EXERCISE. Starting at the line that contains "### 차별화, 차별화 필요!" and stopping after the line that contains "# Test Task", reproduce those lines from the records with "pytorch" swapped for "TensorFlow", leaving everything else unchanged.

MATERIAL PROVIDED.
-*-*-
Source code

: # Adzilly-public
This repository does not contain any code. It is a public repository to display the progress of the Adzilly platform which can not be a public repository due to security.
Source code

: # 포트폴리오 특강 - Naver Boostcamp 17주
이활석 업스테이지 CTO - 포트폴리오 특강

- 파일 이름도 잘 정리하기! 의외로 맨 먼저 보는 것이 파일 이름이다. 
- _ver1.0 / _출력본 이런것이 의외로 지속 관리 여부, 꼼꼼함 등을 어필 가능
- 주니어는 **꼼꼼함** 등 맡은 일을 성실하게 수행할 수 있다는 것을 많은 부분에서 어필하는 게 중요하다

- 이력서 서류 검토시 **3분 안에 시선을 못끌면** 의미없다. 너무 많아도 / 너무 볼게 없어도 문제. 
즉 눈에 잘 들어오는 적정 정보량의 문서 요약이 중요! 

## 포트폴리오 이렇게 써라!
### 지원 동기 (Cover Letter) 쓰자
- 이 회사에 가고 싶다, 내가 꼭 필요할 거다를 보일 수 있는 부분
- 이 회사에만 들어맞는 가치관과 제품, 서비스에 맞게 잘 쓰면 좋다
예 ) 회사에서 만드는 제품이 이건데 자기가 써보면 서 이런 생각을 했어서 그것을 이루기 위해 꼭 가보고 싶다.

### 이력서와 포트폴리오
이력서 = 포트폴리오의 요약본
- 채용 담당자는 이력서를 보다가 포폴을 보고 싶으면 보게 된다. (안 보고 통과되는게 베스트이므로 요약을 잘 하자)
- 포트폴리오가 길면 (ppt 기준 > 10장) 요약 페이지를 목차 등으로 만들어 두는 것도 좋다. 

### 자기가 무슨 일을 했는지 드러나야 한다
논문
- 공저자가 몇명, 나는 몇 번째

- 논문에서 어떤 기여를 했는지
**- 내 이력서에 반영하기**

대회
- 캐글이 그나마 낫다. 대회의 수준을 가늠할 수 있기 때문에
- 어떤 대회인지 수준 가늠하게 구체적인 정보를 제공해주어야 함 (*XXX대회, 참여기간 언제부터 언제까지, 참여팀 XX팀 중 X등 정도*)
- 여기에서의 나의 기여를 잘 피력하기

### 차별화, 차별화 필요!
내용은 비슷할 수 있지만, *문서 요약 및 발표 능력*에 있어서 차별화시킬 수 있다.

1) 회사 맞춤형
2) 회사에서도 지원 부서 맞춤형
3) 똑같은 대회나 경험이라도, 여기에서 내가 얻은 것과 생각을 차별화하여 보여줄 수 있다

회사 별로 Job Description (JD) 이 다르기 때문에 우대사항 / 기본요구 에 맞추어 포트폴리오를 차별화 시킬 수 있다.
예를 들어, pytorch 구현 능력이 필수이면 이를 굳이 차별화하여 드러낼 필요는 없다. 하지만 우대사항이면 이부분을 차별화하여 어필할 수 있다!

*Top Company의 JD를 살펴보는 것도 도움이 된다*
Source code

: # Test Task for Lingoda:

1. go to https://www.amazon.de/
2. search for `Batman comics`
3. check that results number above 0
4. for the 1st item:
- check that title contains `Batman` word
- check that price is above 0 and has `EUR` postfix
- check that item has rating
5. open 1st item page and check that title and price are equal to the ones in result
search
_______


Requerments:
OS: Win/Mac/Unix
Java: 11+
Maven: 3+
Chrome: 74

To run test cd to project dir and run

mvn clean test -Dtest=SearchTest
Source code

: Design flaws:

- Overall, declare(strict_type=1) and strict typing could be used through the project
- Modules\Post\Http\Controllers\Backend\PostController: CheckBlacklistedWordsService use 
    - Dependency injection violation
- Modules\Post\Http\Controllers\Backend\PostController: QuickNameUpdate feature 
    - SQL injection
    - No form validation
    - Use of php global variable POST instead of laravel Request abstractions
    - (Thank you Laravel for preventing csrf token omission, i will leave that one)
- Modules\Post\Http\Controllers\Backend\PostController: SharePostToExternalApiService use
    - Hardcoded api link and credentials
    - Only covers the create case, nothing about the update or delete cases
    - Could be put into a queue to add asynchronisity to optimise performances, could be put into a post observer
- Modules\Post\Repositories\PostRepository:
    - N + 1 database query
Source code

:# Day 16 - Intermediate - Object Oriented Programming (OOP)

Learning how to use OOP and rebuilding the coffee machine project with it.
-*-*-
RESULT OF THE TASK.
### 차별화, 차별화 필요!
내용은 비슷할 수 있지만, *문서 요약 및 발표 능력*에 있어서 차별화시킬 수 있다.

1) 회사 맞춤형
2) 회사에서도 지원 부서 맞춤형
3) 똑같은 대회나 경험이라도, 여기에서 내가 얻은 것과 생각을 차별화하여 보여줄 수 있다

회사 별로 Job Description (JD) 이 다르기 때문에 우대사항 / 기본요구 에 맞추어 포트폴리오를 차별화 시킬 수 있다.
예를 들어, TensorFlow 구현 능력이 필수이면 이를 굳이 차별화하여 드러낼 필요는 없다. 하지만 우대사항이면 이부분을 차별화하여 어필할 수 있다!

*Top Company의 JD를 살펴보는 것도 도움이 된다*
Source code

: # Test Task for Lingoda:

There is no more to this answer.